DIRECTIONS -
1 – Summarize the passage on Nicholas Mosley in two sentences.
2 – Write out the passage on Nicholas Mosley word for word, starting with "Mosley was the" and going on through "a Military Cross.".

DOCUMENT -
Mosley was the author of 13 novels, including Accident, originally published in 1965; Impossible Object (1968), shortlisted for the first Booker prize in 1969; Hopeful Monsters, which won the Whitbread Book of the Year Award in 1990; The Hesperides Tree; and the novel Inventing God, a book exploring how individual actions can influence the world. He also wrote biographies, one of which about Leon Trotsky, and a two-volume study of his father Sir Oswald Mosley, leader of the British Union of Fascists in the 1930s, as well as his own wartime memoir, Time at War, in 2006, about his time in the Rifle Brigade during the course of which service he won a Military Cross.
Mosley is published by Dalkey Archive Press (all above named titles part of its British Literature Series) and he continues to be represented by agency Peters Fraser + Dunlop (PFD) who refered to him as one of its "much-treasured long-standing authors" and "a superb writer".
A spokesperson for PFD said: "Nicholas Mosley was one of our much-treasured long-standing authors, and we are proud to continue to represent his body of work to the world. At this time, our thoughts are with his family and our memories of him are fond."
His first agent at PFD, Michael Sissons, recalled that "although we were very proud when he won the Whitbread with Hopeful Monsters, I thought him a superb writer of non-fiction and was particularly delighted to persuade him, late in life, to write the account of his wartime campaign in Italy, during which he fought with great distinction".

DATA ENTRIES -
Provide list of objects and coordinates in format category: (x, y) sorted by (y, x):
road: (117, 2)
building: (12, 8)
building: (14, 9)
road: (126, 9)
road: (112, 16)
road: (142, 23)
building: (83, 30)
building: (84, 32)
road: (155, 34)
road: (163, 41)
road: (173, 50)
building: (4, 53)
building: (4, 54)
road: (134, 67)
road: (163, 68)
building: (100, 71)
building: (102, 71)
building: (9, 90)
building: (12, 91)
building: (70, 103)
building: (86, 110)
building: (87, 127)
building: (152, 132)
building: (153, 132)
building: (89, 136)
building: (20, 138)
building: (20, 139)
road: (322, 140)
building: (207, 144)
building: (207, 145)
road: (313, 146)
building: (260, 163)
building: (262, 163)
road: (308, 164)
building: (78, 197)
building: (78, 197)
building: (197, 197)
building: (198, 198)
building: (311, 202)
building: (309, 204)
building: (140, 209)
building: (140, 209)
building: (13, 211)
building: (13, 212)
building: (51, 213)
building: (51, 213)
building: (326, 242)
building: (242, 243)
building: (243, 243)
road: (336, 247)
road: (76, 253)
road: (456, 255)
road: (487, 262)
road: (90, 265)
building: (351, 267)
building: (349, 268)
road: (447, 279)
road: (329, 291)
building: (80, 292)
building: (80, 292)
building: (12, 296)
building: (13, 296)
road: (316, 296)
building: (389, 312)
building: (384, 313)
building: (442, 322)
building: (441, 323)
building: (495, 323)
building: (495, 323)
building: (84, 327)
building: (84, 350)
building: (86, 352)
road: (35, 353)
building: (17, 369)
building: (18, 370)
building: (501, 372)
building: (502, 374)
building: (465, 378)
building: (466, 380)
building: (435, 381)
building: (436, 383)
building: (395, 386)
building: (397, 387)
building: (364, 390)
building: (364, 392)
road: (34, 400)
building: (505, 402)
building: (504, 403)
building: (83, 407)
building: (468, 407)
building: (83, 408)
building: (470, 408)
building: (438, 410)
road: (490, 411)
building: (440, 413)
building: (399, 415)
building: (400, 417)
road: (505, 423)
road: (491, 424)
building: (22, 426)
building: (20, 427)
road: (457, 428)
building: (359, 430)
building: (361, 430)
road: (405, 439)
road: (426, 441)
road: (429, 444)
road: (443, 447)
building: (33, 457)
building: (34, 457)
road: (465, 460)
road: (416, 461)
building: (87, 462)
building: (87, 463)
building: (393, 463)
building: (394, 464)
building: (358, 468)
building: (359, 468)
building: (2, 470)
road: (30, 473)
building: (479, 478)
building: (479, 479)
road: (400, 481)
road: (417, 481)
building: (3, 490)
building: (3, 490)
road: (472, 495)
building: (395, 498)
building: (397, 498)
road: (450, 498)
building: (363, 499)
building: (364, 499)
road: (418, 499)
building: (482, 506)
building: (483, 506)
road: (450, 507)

RESULTS BY TASK -
1 – Mosley wrote 13 novels, including Impossible Object, shortlisted for the first Booker prize, and Hopeful Monsters, winner of the 1990 Whitbread Book of the Year Award, as well as biographies, a two-volume study of his father Sir Oswald Mosley, and Time at War, a memoir of his service in the Rifle Brigade, during which he won a Military Cross. He is published by Dalkey Archive Press and represented by Peters Fraser + Dunlop, where a spokesperson and his first agent, Michael Sissons, praised him, with Sissons calling him a superb writer of non-fiction.

2 –
Mosley was the author of 13 novels, including Accident, originally published in 1965; Impossible Object (1968), shortlisted for the first Booker prize in 1969; Hopeful Monsters, which won the Whitbread Book of the Year Award in 1990; The Hesperides Tree; and the novel Inventing God, a book exploring how individual actions can influence the world. He also wrote biographies, one of which about Leon Trotsky, and a two-volume study of his father Sir Oswald Mosley, leader of the British Union of Fascists in the 1930s, as well as his own wartime memoir, Time at War, in 2006, about his time in the Rifle Brigade during the course of which service he won a Military Cross.